Among patients with chronic disseminated histoplasmosis, cutaneous lesions are relatively rare and if they are present they indicate a severely disseminated disease. It was estimated that only 6% of the patients with disseminated histoplasmosis will have cutaneous involvement [3-5]. The clinical presentation of the cutaneous histoplasmosis is highly variable and there are no pathognomic features of this disease. The clinical manifestations usually include nodules, papules, and ulcerations.
This patient’s disease is peculiar because of the joint and the bone involvement. There are only a few case reports of histoplasmosis involving the joints reported in English literature [6-8]. Simon et al. [9] reported a case of African histoplasmosis caused by Histoplasma capsulatum var. duboisii with multiple osteoarticular lesions and lymphadenopathy in an immunocompetent African patient. Bone histoplasmosis presents with destructive lesions observed in X-ray [10], which clinically resemble rheumatoid arthritis.
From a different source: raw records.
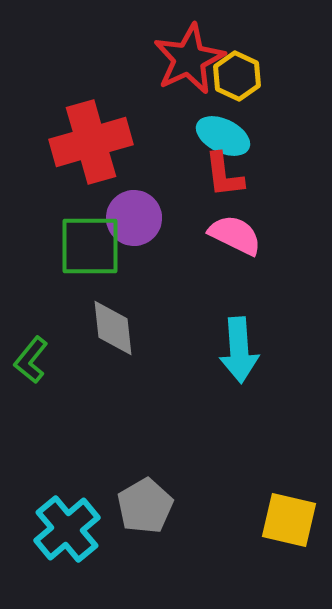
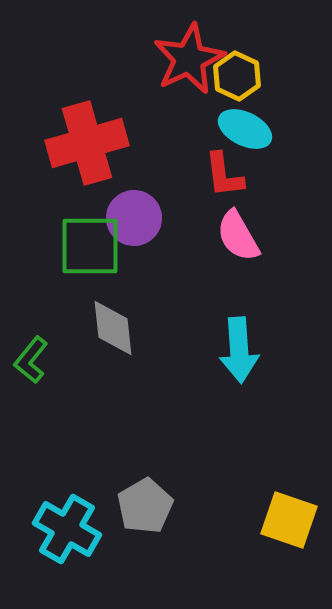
cyan ellipse: moved 22 px right, 7 px up
red cross: moved 4 px left, 1 px down
pink semicircle: moved 3 px right, 1 px down; rotated 146 degrees counterclockwise
yellow square: rotated 6 degrees clockwise
cyan cross: rotated 20 degrees counterclockwise
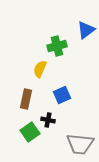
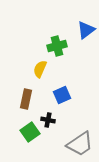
gray trapezoid: rotated 40 degrees counterclockwise
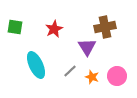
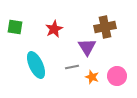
gray line: moved 2 px right, 4 px up; rotated 32 degrees clockwise
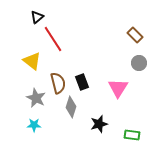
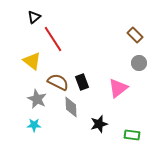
black triangle: moved 3 px left
brown semicircle: moved 1 px up; rotated 50 degrees counterclockwise
pink triangle: rotated 20 degrees clockwise
gray star: moved 1 px right, 1 px down
gray diamond: rotated 20 degrees counterclockwise
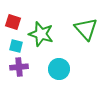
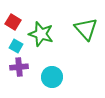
red square: rotated 14 degrees clockwise
cyan square: rotated 16 degrees clockwise
cyan circle: moved 7 px left, 8 px down
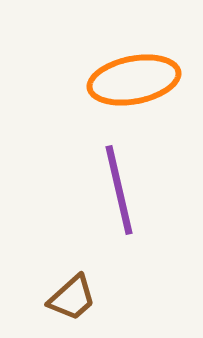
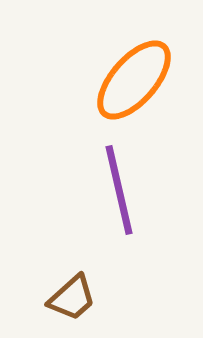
orange ellipse: rotated 38 degrees counterclockwise
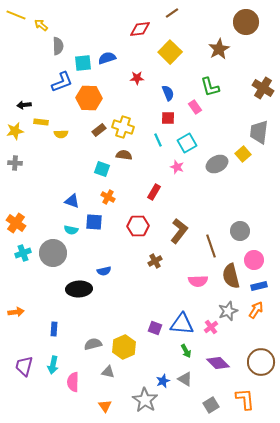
Histoplasma capsulatum var. duboisii infections usually settle in the metaphyses of the long bones, the small bones of the hand and the flat bones. The earliest lesion is a small lytic area, which may resemble lesions of multiple myeloma or skeletal metastases. Similar osteoarticular features was seen in this case, however this was Histoplasma capsulatum var. capsulatum. To our knowledge, this is the first case of Histoplasma capsulatum var. capsulatum described with multiple bone and joint involvement resulting in an early closure of the epiphyseal plates and therefore, shortening of the digits due to impaired growth. Despite an extensive disease, the chest X-ray was normal, a feature which has been observed in 40-50% of the disseminated histoplasmosis infection in immunocompromised patients [11].
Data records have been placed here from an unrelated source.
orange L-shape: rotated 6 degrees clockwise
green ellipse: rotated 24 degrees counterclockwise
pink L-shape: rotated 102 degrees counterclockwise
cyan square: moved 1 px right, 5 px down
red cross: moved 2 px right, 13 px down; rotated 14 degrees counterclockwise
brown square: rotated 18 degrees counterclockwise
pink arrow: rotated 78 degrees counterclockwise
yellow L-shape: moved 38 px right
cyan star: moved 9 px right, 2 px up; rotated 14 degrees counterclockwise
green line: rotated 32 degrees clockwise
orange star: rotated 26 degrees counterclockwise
Successful treatment of HIV-infected patients with antiretroviral therapy can induce the IRIS [12]. Two different pathogenic mechanisms explain the occurrence of IRIS. These are paradoxical reaction to antigens of microbiologically inactive infectious agents despite effective anti-infectious therapy and unmasking of an active infection [13]. Nacher et al. [14] reported that patients taking Highly Active Antiretroviral Therapy (HAART) were likely to develop disseminated histoplasmosis than untreated patients. This suggests that immune reconstitution after HAART reveals undiagnosed latent disseminated histoplasmosis. The exacerbation of skin and joint symptoms after starting HAART may be due to exaggerated cell- medicated response identical to a pattern commonly seen in type 1 lepra reaction giving rise to swelling of the skin and a reactive arthritis.
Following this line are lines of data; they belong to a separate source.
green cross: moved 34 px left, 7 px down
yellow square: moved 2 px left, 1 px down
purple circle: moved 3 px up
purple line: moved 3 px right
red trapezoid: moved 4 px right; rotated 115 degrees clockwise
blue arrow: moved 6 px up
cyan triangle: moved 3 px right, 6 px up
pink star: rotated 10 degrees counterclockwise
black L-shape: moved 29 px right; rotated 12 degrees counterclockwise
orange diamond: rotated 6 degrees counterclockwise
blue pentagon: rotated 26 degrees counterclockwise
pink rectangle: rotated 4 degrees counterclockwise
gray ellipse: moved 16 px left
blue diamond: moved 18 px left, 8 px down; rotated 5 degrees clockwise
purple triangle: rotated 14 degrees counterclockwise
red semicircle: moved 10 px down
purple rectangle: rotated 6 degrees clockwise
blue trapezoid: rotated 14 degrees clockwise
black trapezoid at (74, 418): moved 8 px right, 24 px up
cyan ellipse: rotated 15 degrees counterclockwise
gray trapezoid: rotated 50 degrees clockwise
Ampotericin B and ltraconazole are the antifungal agents that were noted to be effective in the treatment of histoplasmosis [15]. The availability and the cost of these medications are limiting factors in resource limited settings. This patient was treated successfully with fluconazole after a relapse with itraconazole interruption. Fluconazole was used because its availability and affordability. However, reports indicate that a high proportion of patients failed fluconazole therapy than those treated with itraconazole [16]. Flucaonazole was found to induce resistance during therapy [16]. There was no relapse after stopping maintenance treatment after the rise of the CD4 count to more than 500/mm3. Treatment should be continued until clinical and laboratory findings are normal. However 10-15% of patients will experience relapse [17]. Longer therapy and probably a lifelong suppressive therapy were proposed in patients whose immunosuppression cannot be reversed [15]. The minimum required CD4 count reconstitution to stop maintenance therapy in disseminated disease involving the bone needs further research.
The aftermath of disseminated histoplasmosis on digits resemble leprosy, but without the loss of sensation. The stigmata associated with leprosy in endemic areas are compounded by stigma associated with HIV infection and therefore, this patient requires continuous counseling.